> TEXT SEGMENT
•••

# passive building



## cyaxares_died

Ok, this is a question totally embarrassingly divulging my complete lack of knowledge of theoretical grammar. 
Heretofore, I thought that whether to use an 'l' or an 'n' (and I think there's another letter, but right now it doesn't spring to mind) to make the passive depended on mystificatingly dense phonetics laws. But obviously, görünmek exists, and it means to appear, as well as "görülmek" which is the normal passive.Iis there an easy way to explain to me how this can be?


----------



## Mr. Smith

Turkish is not my native tongue. However, I've been living in Turkey for 34 years now. Working at a consulate, I'm regularly in contact with the natives for all that time. After this introduction, I'd like to comment on the differences of usage of the verbs you've quoted.

"Görünmek" means* to* *appear*. You are correct. It also means, "to be visible to the eye", like a beloved one who appears in your dream or a part of body being exposed which is normally covered by a dress.

"Görülmek" is not the normal passive of the former. It means "*to be seen*". Just like a fugitive being spotted in a crowd or at a shopping mall by a surveillance camera. Though, it is still passive in structure stemming from the verb "görmek" (to see).

•••

> STORED ROWS

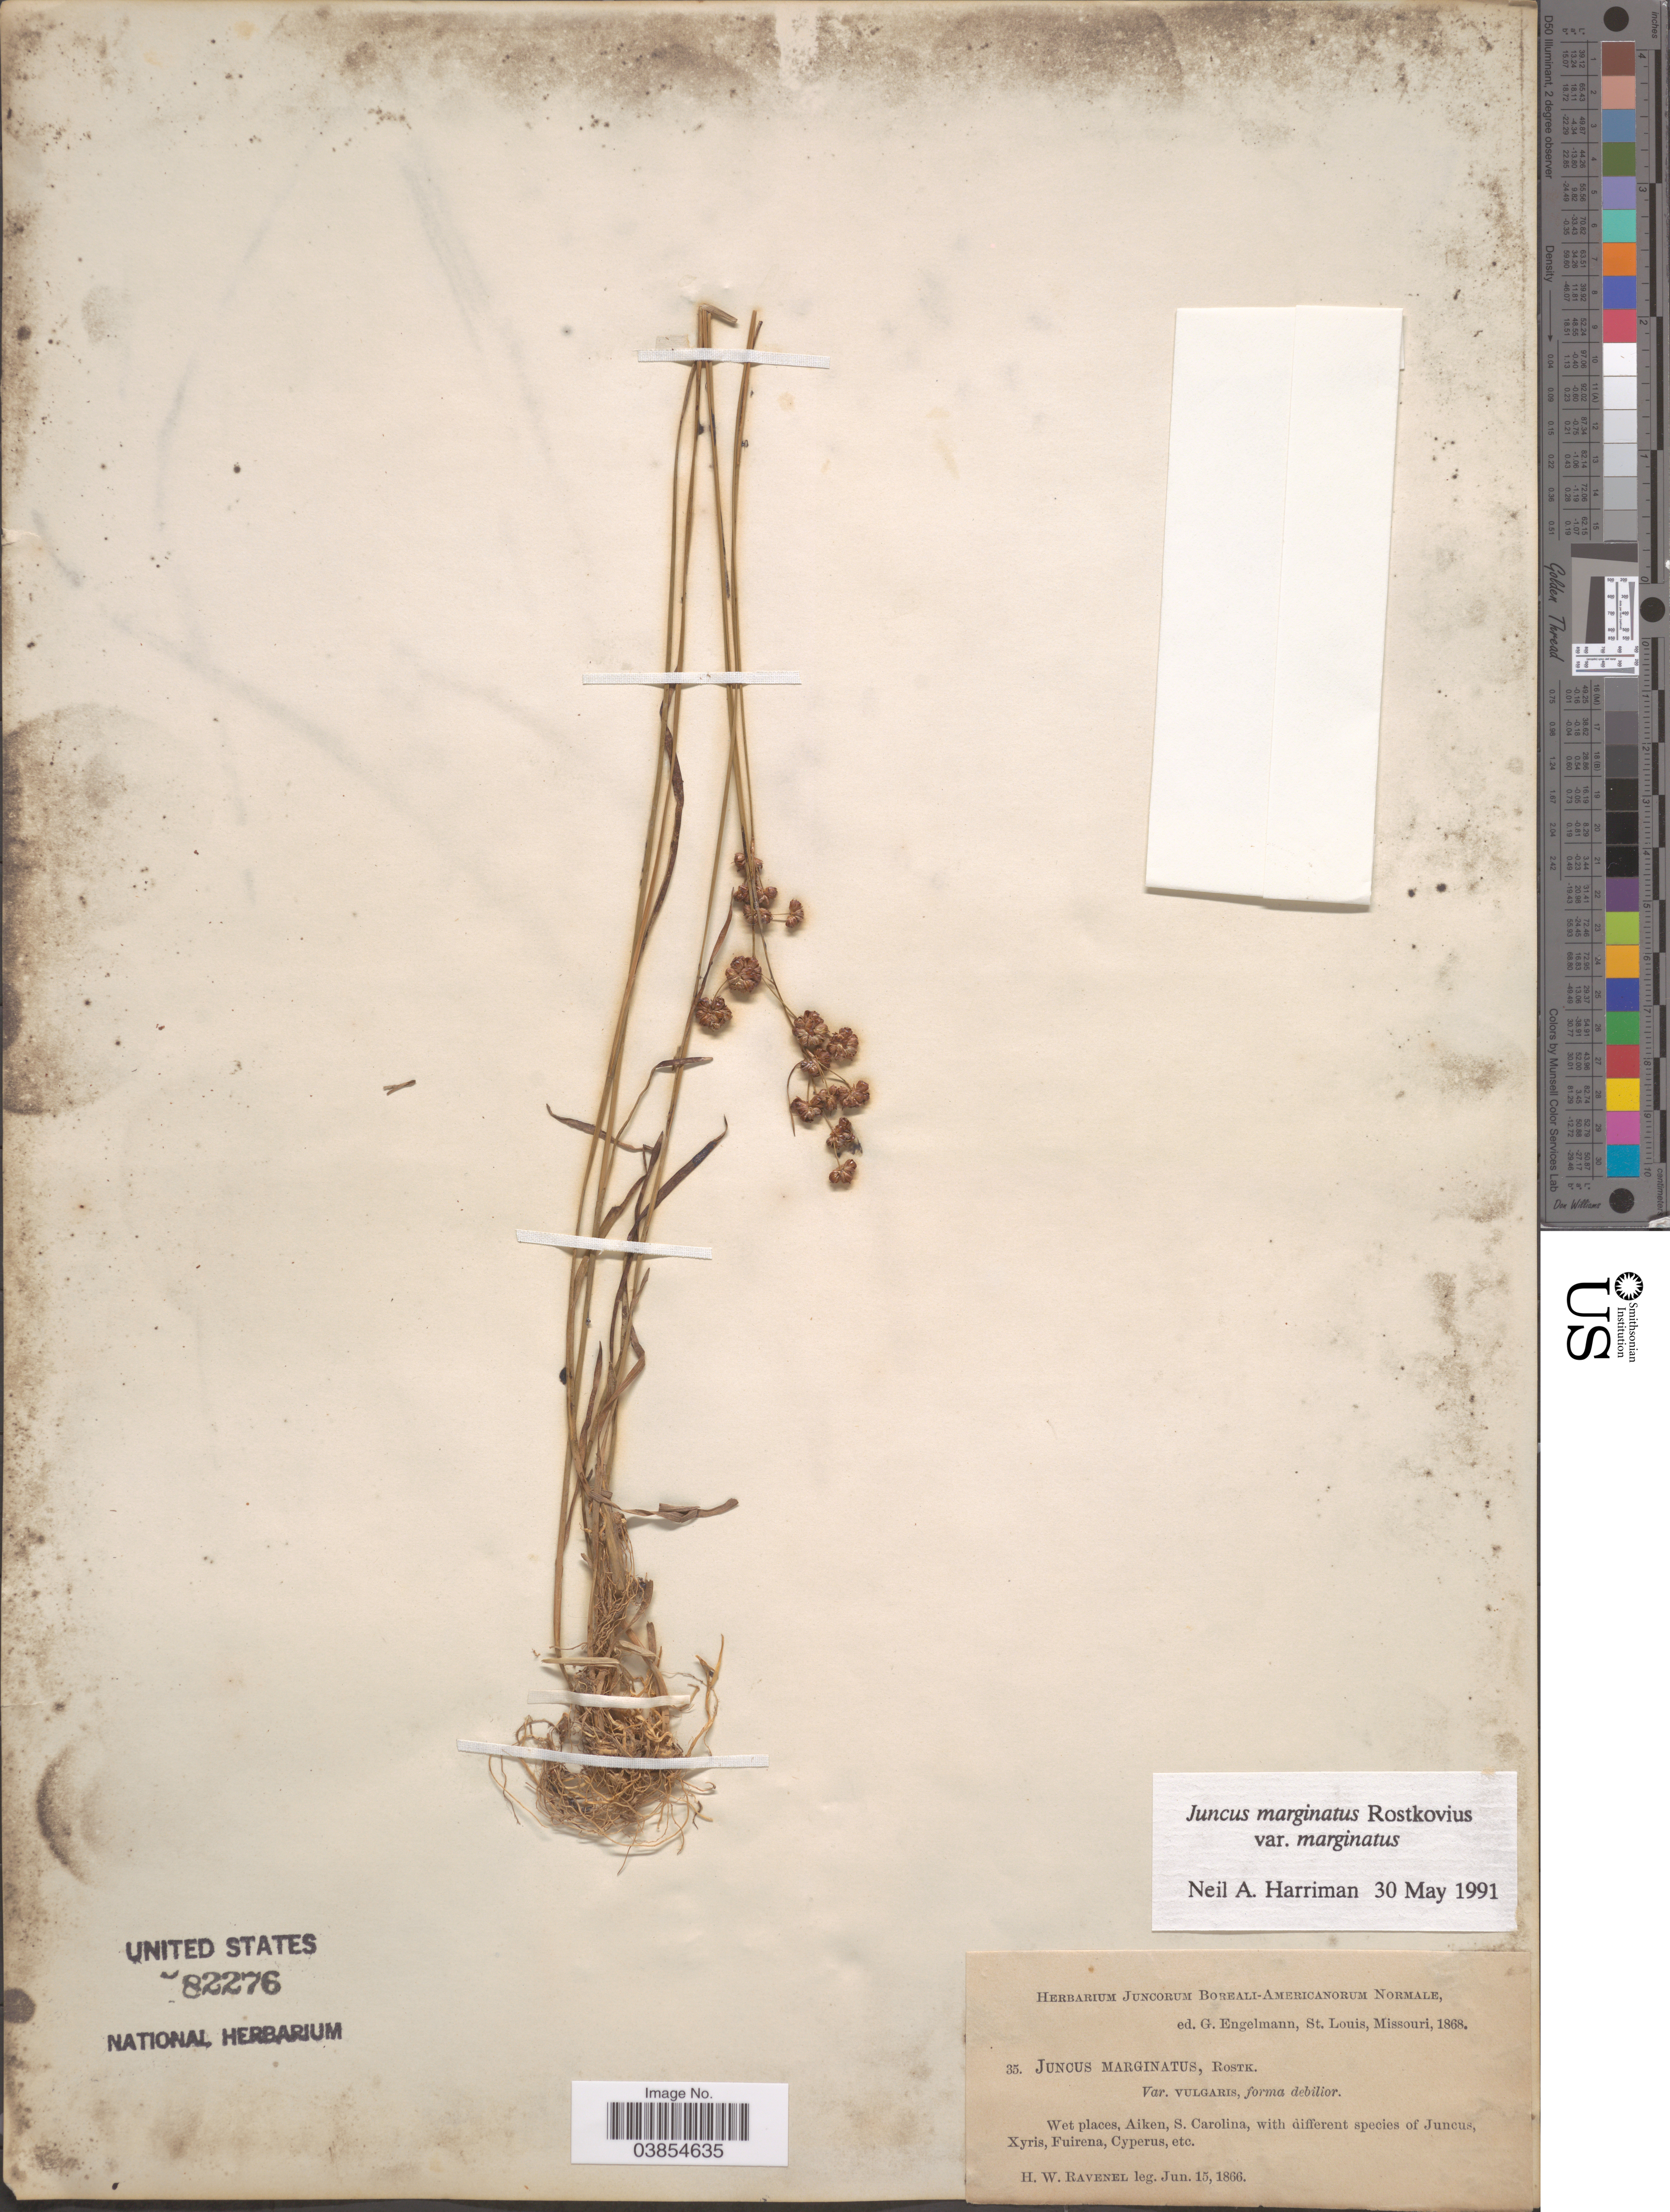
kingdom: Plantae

•••

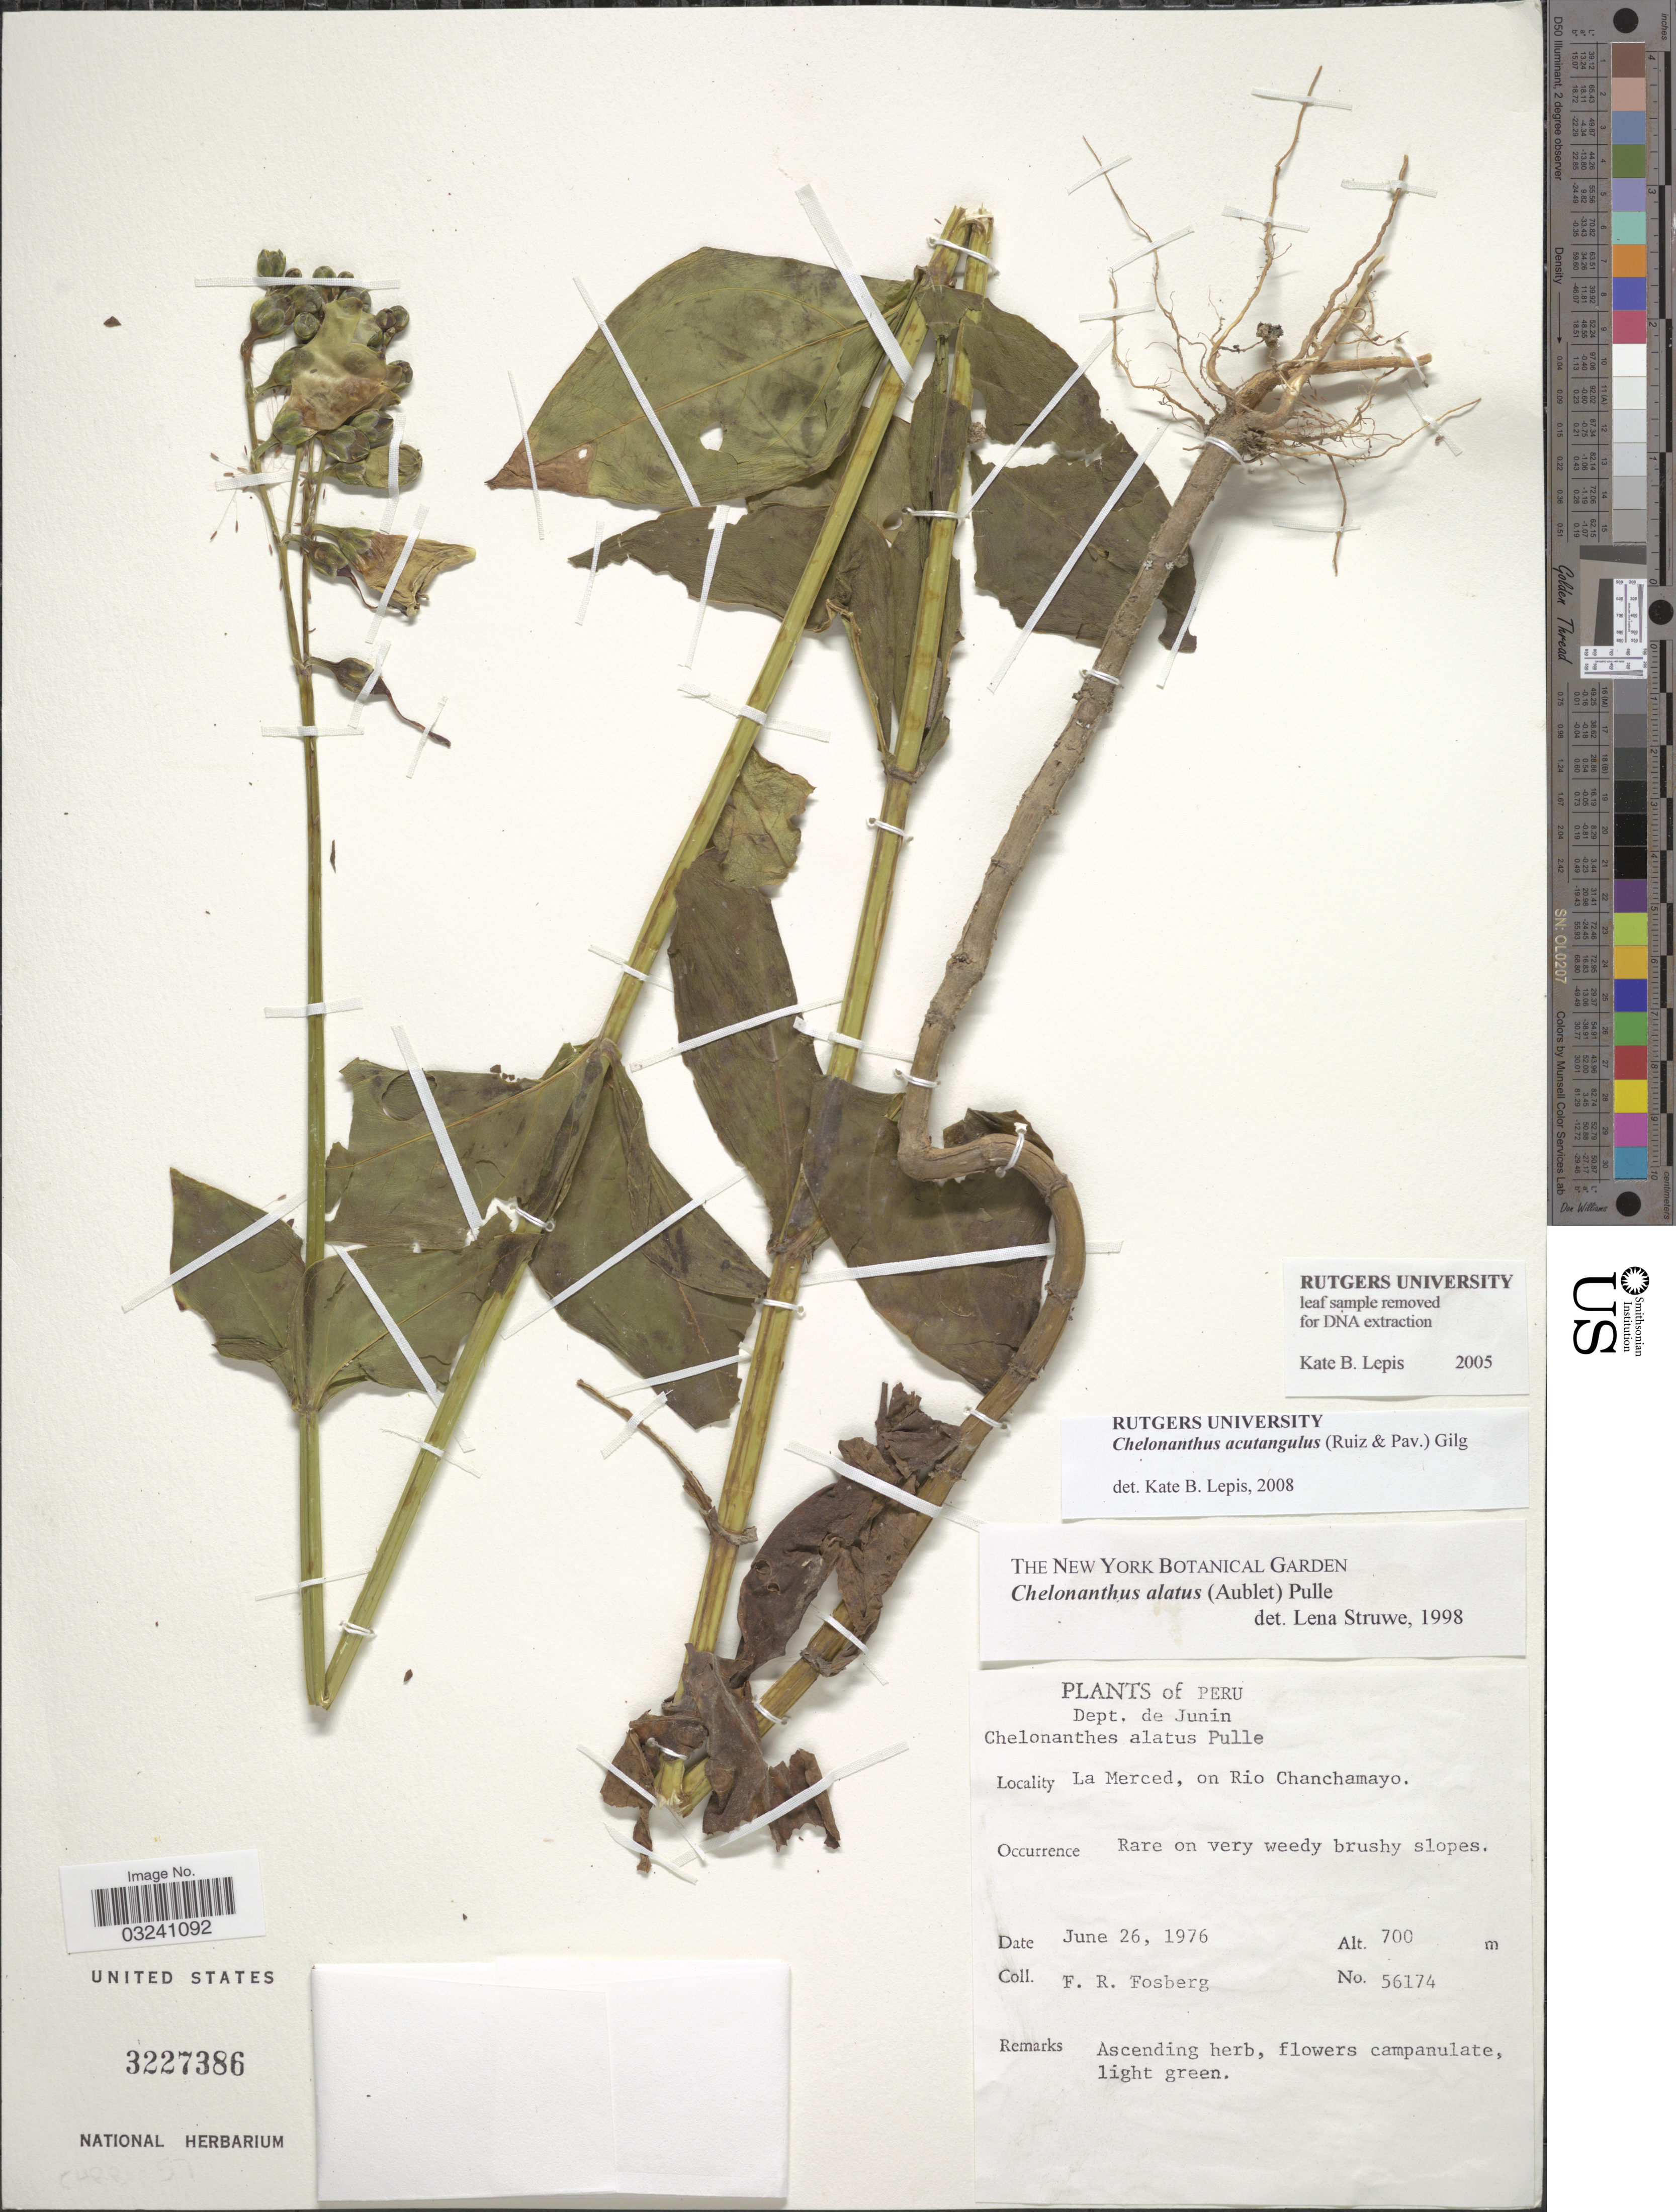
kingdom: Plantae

•••

> REQUIRED WORK
#1 In the forum thread, which verb is "görülmek" said to stem from?
#2 Copy word for word the part of the forum thread between "Heretofore, I thought" and "by a dress.", inclusive.
Use only the forum thread, not the items.

> RESPONSE LIST
#1 "Görmek" (to see).

#2
Heretofore, I thought that whether to use an 'l' or an 'n' (and I think there's another letter, but right now it doesn't spring to mind) to make the passive depended on mystificatingly dense phonetics laws. But obviously, görünmek exists, and it means to appear, as well as "görülmek" which is the normal passive.Iis there an easy way to explain to me how this can be?


----------



## Mr. Smith

Turkish is not my native tongue. However, I've been living in Turkey for 34 years now. Working at a consulate, I'm regularly in contact with the natives for all that time. After this introduction, I'd like to comment on the differences of usage of the verbs you've quoted.

"Görünmek" means* to* *appear*. You are correct. It also means, "to be visible to the eye", like a beloved one who appears in your dream or a part of body being exposed which is normally covered by a dress.